Importantly, the provider must make improvements to the following areas of practice:

  • Ensure care and treatment is provided in a safe way to patients, for example, by reviewing all relevant patient safety alerts, including those issued from the Medicines and Healthcare products Regulatory Agency (MHRA), and taking timely and appropriate follow up actions; and proper and safe management of medicines.
  • Ensure that the premises are suitable for the purpose for which they are being used. This includes upholding standards of hygiene and ensuring the property is properly maintained and compliant with health and safety regulations.
  • Establish effective systems and processes to ensure good governance in accordance with the fundamental standards of care. This includes the effective management of complaints and systems to monitor internal processes.
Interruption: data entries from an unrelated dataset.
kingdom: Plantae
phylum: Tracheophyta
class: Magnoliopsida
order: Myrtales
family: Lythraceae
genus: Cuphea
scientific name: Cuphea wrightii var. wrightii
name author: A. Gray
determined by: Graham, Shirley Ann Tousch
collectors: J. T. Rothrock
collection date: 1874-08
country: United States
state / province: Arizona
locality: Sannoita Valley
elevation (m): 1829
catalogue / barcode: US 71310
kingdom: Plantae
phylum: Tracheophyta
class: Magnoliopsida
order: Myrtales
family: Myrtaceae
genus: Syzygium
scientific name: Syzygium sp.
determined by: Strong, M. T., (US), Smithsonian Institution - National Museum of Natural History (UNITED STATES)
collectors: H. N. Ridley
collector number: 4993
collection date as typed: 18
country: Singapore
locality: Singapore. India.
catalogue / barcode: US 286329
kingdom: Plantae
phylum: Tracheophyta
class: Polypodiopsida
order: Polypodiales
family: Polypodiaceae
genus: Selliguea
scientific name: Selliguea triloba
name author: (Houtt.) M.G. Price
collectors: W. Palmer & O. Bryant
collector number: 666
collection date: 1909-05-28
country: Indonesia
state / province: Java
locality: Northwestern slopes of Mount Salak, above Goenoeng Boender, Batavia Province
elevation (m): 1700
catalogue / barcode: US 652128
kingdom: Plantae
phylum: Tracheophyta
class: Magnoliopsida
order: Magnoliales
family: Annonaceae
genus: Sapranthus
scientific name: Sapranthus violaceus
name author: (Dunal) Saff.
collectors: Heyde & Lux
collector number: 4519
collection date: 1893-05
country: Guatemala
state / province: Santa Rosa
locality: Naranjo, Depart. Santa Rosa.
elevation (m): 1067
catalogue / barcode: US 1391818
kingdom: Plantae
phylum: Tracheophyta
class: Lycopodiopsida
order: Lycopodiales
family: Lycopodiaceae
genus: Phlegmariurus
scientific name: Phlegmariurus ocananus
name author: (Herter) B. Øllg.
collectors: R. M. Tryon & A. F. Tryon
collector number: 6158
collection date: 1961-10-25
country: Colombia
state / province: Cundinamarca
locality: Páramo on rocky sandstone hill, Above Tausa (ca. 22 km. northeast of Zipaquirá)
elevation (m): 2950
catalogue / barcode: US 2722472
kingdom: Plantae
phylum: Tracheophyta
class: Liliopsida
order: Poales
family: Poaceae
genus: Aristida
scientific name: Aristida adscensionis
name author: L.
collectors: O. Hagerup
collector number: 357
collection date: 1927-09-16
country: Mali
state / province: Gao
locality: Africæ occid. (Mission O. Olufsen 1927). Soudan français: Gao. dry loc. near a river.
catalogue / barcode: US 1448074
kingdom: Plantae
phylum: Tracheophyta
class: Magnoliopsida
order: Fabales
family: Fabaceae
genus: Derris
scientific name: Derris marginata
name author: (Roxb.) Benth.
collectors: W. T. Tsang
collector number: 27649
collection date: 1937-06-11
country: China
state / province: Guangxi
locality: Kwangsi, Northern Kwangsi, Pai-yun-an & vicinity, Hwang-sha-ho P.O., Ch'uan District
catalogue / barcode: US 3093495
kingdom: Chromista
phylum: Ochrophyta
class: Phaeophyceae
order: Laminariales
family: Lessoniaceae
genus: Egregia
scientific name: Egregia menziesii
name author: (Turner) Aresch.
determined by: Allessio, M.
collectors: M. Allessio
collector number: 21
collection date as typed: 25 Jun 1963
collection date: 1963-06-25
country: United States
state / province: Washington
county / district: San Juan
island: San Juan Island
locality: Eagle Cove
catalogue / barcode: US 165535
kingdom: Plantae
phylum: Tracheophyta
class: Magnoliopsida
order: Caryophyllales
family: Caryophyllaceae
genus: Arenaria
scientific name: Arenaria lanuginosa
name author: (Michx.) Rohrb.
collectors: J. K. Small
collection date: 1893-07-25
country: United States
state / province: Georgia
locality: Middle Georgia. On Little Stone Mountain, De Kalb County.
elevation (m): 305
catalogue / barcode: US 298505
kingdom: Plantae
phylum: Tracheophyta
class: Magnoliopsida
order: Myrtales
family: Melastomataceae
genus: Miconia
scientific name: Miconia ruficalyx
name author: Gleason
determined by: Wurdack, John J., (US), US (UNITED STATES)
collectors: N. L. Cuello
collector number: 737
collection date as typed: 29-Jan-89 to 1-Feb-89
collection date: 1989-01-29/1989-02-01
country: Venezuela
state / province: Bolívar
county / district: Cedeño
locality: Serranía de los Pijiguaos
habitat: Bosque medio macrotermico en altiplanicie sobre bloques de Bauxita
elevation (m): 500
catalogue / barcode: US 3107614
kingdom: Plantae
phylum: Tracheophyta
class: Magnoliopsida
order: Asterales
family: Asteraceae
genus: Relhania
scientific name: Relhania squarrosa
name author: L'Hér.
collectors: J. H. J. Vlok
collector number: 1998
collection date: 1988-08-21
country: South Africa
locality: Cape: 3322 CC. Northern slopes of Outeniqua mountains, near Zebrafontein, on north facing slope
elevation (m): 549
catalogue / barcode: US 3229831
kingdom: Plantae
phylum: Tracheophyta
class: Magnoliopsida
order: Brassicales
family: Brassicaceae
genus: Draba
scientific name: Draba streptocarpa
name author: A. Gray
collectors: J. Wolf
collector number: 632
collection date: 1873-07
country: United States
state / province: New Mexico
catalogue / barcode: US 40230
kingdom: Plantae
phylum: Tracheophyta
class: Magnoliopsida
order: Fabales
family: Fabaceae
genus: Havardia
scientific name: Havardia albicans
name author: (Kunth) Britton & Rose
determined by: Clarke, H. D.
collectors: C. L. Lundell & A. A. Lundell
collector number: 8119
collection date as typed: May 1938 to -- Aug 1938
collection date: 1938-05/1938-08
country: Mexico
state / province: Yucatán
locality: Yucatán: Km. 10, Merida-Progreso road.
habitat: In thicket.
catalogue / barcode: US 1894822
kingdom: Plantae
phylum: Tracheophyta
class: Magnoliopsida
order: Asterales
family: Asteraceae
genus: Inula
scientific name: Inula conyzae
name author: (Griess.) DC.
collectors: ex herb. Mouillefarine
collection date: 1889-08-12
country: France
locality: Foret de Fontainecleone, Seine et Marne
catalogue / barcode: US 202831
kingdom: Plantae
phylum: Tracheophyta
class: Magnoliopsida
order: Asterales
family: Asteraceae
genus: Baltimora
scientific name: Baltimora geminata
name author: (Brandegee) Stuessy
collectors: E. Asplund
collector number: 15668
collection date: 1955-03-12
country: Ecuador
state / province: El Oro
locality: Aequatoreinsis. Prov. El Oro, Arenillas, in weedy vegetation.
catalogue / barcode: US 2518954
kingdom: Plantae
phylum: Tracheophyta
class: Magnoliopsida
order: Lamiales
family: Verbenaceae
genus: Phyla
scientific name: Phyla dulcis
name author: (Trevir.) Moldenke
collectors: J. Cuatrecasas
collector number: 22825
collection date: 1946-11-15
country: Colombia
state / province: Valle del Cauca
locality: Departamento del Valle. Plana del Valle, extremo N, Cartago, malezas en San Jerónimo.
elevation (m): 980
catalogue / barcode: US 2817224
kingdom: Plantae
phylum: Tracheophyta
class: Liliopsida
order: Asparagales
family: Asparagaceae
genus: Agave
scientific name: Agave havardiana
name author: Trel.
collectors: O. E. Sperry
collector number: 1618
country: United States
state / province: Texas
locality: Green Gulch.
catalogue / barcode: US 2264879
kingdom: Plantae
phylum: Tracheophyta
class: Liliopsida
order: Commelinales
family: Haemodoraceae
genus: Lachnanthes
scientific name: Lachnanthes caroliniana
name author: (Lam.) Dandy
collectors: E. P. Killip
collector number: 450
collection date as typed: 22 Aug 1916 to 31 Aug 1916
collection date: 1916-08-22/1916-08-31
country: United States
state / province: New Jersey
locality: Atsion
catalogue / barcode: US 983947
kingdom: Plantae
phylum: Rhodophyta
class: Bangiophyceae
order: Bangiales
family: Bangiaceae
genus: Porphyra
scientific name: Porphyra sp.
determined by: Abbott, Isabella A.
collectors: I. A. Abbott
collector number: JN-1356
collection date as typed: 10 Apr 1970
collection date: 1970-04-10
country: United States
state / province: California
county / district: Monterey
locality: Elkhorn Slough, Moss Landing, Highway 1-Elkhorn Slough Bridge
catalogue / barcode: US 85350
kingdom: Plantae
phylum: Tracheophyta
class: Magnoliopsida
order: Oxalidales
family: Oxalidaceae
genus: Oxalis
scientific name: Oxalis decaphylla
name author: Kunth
The areas of practice where the provider should make improvements are:

  • Improve the identification of carers in order to provide them with appropriate support.
  • Improve the uptake of annual learning disability health checks.

I am placing this service in special measures. Services placed in special measures will be inspected again within six months. If insufficient improvements have been made such that there remains a rating of inadequate for any population group, key question or overall, we will take action in line with our enforcement procedures to begin the process of preventing the provider from operating the service. This will lead to cancelling their registration or to varying the terms of their registration within six months if they do not improve.

The service will be kept under review and urgent action has been taken by the imposition of conditions on the location’s registration with the CQC.

Special measures will give people who use the service the reassurance that the care they get should improve.